Le sud de la ligne est presque sauvé, une ligne des Cévennes difficile avec ses 304 kilomètres de Clermont-Ferrand à Nîmes, ponctuée de 171 ouvrages d’art dont une centaine de tunnels totalisant 17 kilomètres, qui a frôlé la fermeture en raison de l’état critique de ses infrastructures et des menaces sur la relation Intercités Paris Clermont-Ferrand Nîmes Marseille.
En l‘absence d’alternative routière, la menace est écartée puisque l’État dans la «feuille de route sur les TET» suit les recommandations du rapport Duron sur les TET et maintient l’offre Intercités avec son aller-retour quotidien. Avec effet structurant bout en bout bénéficiant aux 24 à 30 TER/jour selon les sections qui desservent plus finement la ligne en association avec une offre autocar TER de 6 à 10 parcours/jour.

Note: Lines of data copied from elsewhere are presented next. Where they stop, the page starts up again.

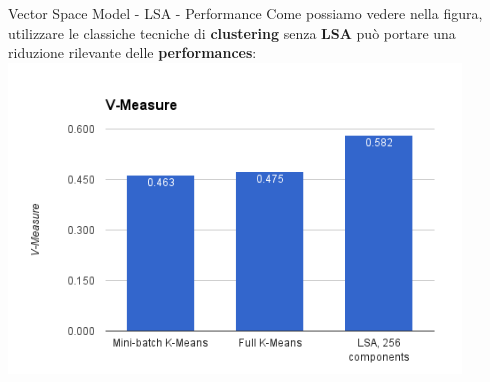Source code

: \documentclass[british]{beamer}
\begin{document}
\begin{frame}{Vector Space Model - LSA - Performance}
	Come possiamo vedere nella figura, utilizzare le classiche tecniche di \textbf{clustering} senza \textbf{LSA} pu\`{o} portare una riduzione rilevante delle \textbf{performances}:
	\includegraphics[width=0.9\textwidth, height=0.7\textheight]{./Imgs/LSAperf}
\end{frame}
\end{document}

Côté infrastructures, après des travaux d’urgence réalisés en 2011-2012, la région Occitanie (fusion de Languedoc-Roussillon et de Midi –Pyrénées) engage en septembre 2016 le renouvellement des voies entre Génolhac et Sainte-Cécile-d’Andorge (12 kms). Investissement de 9 millions d’euros suivi de 18 millions d’euros supplémentaires pour une opération de même type en 2017 entre Génolhac et Alès (33 kms), des coûts partagés entre État, Région et SNCF-Réseau. Afin de disposer en 2020 d’une voie rénovée de Langogne à Alès (121 kms) offrant un gain de 20 minutes de temps de trajet.
On attend la même chose au nord de Langogne.